High Court rules against benefits sanctions
The government acted unlawfully in stripping a jobseeker of his benefits for six months after he refused to take part in its “back to work” scheme, the High Court has held.
However, the scheme was lawfully set up under the Jobseeker’s Allowance (Employment, Skills and Enterprise Scheme) Regulations 2011 (2011/917), and its implementation did not breach Art 4 of the European Convention on Human Rights.
R (on the application of Reilly and Anor) v Secretary of State for Work and Pensions [2012] EWHC 2292 (Admin) was brought by Caitlin Reilly, who took part in the “sector-based work academy” against her wishes, and Jamieson Wilson, who refused to take part in the Community Action Programme after he was told he had to clean furniture for 30 hours per week for six months without pay.
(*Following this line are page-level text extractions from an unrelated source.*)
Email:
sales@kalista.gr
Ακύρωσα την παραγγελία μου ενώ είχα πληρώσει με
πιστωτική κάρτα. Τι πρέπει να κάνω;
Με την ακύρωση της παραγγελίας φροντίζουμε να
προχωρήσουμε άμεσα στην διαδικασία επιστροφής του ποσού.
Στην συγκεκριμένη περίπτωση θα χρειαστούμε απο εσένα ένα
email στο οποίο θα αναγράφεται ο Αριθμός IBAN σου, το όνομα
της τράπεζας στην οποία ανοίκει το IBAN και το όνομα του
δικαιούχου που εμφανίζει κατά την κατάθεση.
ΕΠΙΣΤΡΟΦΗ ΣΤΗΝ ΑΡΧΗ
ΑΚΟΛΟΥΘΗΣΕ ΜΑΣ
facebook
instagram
Wilson’s jobseeker’s allowance was stopped for six months.
Mr Justice Foskett held that the DWP unlawfully withheld Wilson’s benefits because it failed, as required by law, to inform him about the consequences of non- participation. Wilson received a standard DWP letter about the scheme.
Tessa Gregory, solicitor at Public Interest Lawyers, who acted for the claimants, says that up to 44,000 people may have been affected by benefit sanctions and that many of them may now be entitled to re-imbursement by the DWP.